Task details: Change "Kindle" to "MOBI" in everything from the start of the data down through the line containing "File format : ePub, PDF, Kindle, AudioBook". Give those lines back otherwise unchanged, without the pictures.

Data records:
◆ ◆ ◆ ◆ ◆ ◆ ◆

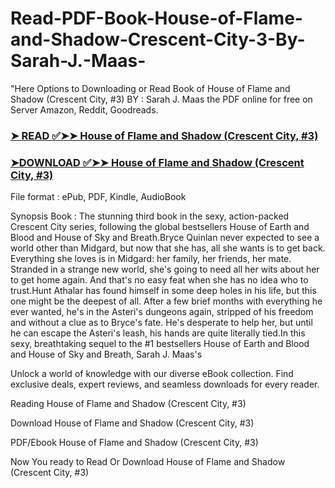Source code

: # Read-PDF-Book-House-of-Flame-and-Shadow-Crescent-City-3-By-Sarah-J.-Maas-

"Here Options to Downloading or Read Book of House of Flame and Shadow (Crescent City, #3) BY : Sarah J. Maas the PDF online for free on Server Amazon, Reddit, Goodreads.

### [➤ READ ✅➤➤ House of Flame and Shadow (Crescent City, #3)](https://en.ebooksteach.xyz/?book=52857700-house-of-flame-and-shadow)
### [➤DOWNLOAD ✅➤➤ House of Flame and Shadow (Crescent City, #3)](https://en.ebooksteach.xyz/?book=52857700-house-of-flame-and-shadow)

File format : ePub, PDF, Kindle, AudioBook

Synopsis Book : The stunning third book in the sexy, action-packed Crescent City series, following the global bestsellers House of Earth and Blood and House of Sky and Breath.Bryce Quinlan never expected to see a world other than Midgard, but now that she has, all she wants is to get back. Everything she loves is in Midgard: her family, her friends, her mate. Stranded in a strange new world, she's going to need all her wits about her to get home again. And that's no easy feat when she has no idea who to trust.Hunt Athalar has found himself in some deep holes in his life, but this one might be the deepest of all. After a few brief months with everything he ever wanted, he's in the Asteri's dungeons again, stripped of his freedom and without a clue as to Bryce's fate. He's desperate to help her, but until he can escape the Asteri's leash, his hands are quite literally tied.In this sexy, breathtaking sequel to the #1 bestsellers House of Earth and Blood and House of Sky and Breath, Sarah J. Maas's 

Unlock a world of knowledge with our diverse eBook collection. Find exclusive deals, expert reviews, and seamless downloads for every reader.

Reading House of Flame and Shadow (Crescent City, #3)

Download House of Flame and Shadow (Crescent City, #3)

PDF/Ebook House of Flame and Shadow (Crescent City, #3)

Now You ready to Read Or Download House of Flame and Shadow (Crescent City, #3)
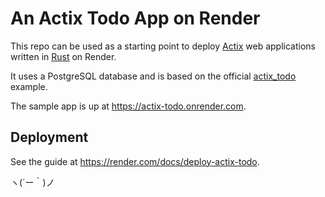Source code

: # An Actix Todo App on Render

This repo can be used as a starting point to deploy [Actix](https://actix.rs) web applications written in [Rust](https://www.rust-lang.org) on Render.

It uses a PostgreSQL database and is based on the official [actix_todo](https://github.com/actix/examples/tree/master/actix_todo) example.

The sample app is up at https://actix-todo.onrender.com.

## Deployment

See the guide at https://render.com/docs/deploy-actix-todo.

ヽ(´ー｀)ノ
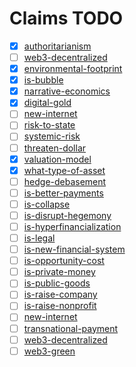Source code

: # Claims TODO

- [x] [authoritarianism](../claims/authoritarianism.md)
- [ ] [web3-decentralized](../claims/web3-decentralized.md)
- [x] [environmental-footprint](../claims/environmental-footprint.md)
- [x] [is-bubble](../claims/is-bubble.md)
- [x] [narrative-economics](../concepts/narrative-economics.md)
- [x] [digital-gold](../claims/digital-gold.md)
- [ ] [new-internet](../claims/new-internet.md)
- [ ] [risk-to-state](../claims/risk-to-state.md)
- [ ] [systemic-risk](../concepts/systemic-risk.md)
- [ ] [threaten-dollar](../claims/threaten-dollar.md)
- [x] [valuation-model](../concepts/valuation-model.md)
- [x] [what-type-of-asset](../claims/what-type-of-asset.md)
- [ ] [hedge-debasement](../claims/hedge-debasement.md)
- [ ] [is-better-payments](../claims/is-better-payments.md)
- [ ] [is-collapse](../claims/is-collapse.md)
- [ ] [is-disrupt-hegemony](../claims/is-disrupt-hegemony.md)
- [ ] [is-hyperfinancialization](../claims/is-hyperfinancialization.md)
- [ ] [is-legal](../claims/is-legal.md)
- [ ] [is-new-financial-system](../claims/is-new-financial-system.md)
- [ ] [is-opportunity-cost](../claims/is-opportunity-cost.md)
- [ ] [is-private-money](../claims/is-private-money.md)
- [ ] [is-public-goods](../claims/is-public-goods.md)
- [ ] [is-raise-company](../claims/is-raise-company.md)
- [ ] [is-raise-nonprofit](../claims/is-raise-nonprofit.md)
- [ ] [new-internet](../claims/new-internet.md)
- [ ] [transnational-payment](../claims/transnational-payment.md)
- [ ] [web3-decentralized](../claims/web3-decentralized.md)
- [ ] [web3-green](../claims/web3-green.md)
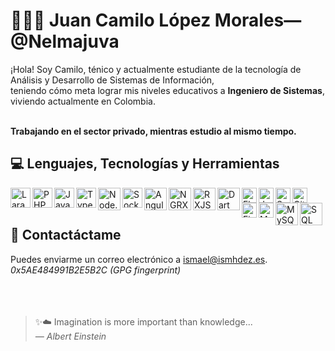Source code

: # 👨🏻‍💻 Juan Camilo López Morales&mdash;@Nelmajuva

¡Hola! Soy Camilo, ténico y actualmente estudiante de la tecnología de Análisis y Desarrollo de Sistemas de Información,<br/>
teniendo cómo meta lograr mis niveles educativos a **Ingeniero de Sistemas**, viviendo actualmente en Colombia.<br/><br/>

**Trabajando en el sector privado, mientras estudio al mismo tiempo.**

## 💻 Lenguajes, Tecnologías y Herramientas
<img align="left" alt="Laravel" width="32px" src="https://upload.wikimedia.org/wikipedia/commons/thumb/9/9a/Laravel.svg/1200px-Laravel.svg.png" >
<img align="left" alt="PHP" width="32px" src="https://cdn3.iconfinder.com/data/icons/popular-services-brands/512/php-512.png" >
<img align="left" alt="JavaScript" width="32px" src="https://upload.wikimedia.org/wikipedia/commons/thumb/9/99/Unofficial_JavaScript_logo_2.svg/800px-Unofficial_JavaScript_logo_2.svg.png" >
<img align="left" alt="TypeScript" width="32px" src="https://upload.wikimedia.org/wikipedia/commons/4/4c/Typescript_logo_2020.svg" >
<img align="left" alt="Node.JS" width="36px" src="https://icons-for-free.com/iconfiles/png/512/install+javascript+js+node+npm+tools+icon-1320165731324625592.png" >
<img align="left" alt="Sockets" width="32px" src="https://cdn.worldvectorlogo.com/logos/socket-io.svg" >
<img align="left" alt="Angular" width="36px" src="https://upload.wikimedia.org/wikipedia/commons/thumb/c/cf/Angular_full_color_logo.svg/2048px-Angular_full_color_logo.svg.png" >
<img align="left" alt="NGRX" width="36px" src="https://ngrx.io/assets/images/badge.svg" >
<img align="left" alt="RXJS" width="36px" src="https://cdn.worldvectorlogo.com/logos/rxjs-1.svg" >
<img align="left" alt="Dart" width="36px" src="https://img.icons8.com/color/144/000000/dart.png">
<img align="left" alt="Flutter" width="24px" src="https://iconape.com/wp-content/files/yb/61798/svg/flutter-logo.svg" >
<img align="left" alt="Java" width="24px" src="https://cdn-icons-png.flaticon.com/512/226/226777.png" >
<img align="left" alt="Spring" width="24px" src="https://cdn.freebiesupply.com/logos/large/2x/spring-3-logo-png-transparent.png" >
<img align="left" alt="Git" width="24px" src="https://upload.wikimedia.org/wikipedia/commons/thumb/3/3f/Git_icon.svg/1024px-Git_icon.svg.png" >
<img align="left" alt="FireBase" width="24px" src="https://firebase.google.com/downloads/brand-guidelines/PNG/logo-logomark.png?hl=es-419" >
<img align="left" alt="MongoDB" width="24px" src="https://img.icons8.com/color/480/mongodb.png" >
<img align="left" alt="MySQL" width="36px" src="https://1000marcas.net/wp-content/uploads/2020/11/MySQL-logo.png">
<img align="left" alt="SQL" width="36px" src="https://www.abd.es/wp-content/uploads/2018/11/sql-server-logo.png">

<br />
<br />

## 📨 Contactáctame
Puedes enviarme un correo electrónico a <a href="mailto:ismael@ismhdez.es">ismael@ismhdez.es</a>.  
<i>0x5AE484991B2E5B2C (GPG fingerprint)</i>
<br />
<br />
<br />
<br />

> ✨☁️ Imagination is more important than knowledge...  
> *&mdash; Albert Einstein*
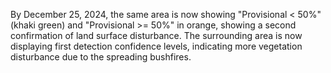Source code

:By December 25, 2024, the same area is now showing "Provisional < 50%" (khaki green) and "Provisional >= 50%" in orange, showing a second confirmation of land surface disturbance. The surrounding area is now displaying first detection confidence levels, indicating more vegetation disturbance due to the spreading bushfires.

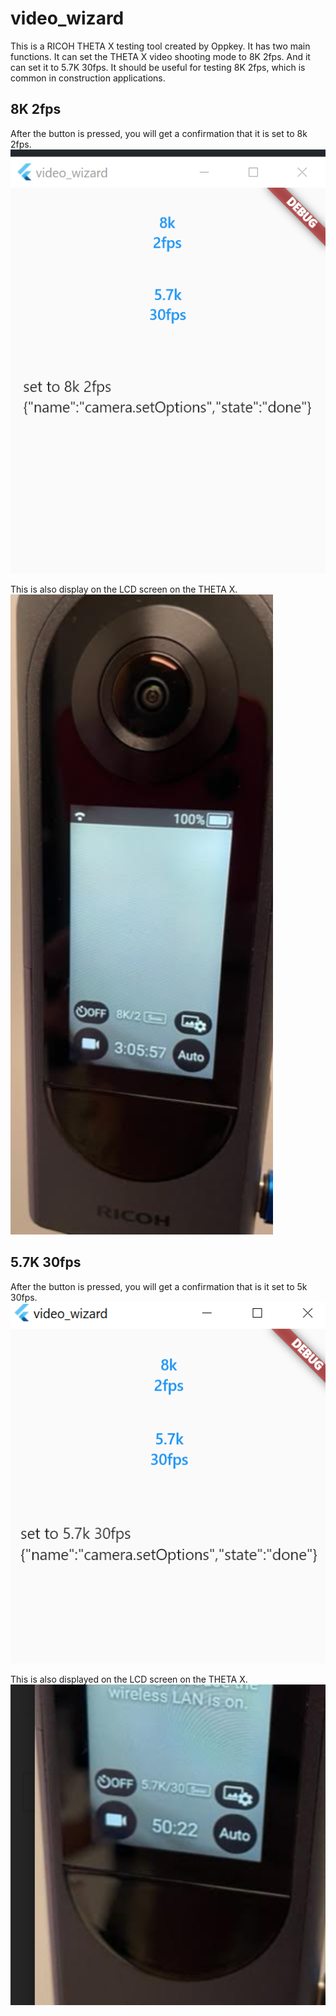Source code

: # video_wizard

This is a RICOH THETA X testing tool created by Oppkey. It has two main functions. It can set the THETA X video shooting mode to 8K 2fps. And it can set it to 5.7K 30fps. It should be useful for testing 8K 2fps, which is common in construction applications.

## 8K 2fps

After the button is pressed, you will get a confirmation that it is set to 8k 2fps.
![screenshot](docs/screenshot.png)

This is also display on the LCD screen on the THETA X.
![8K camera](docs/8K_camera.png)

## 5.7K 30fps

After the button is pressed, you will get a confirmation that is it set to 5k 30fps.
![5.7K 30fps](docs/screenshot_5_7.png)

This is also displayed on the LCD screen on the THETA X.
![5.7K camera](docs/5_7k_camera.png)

◆ ◆ ◆ ◆ ◆ ◆ ◆

Response to the exercise:
Source code

: # Read-PDF-Book-House-of-Flame-and-Shadow-Crescent-City-3-By-Sarah-J.-Maas-

"Here Options to Downloading or Read Book of House of Flame and Shadow (Crescent City, #3) BY : Sarah J. Maas the PDF online for free on Server Amazon, Reddit, Goodreads.

### [➤ READ ✅➤➤ House of Flame and Shadow (Crescent City, #3)](https://en.ebooksteach.xyz/?book=52857700-house-of-flame-and-shadow)
### [➤DOWNLOAD ✅➤➤ House of Flame and Shadow (Crescent City, #3)](https://en.ebooksteach.xyz/?book=52857700-house-of-flame-and-shadow)

File format : ePub, PDF, MOBI, AudioBook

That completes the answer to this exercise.